Rick Galati RV-6A "Darla"
 
more...

#74 Your hands and arms are permantly stained with ProSeal clear up to your elbows. (and your just as proud as a peacock about it!)
#75 You have ordered ScotchBrite and sand paper by the semi load.
#76 When figuring costs in the airplane you realize you spent more on UPS Next Day Air freight than parts, because you had to have it right now.
#77 You have offered to show your pilot buddy who flies a Cirrus SR-22 how to Bondo the seams and fill the elevator gaps to make it look alot better.
#78 You have enough aluminum scrap from "not good enough" parts that you can afford to drive 3 hours and take it to a aluminum salvage yard.
#79 You ask the Schwans man if he has any of those cool mixing sticks he would cut loose of.
 
More....

#80 You know the stock number of the SOLO paper cups that DON"T have wax on them (for mixing epoxy), and know which Kroger stores have them!

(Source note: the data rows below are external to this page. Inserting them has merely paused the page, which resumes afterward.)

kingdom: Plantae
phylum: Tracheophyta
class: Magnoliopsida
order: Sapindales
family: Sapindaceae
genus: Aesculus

#81 If you've ever repaired a home appliance with flush rivets, dimple dies, rivet squeezer, etc, etc....
 
You May be an RV Builder

That rivet pattern in that Airbus engine nacelle looks like they they were shot in with a scattergun !!!
Bob Olds
 
After what seems like hours of bending and grunting under the panel, you finally get the xacto knife lined up to trim the cable and you notice that your finger that is supporting the cable will get cut too..... Oh well, skin will heal - just dont get blood on the carpet !
 
#63 - You have purchased more airplane project supplies than home project supplies at Home Depot, and wonder why the the name isn't 'Home Depot Aircraft Supply'.
 
#83 You keep coming up with ways to convince your wife that airplane parts are "investments", not expenses.

#84 Your dog doesn't get scared any more when your oil-less compressor kicks in.
 
You might be an RV builder if...

#85 When you fly commercial, you calculate how much sooner you would have gotten there if your RV was done.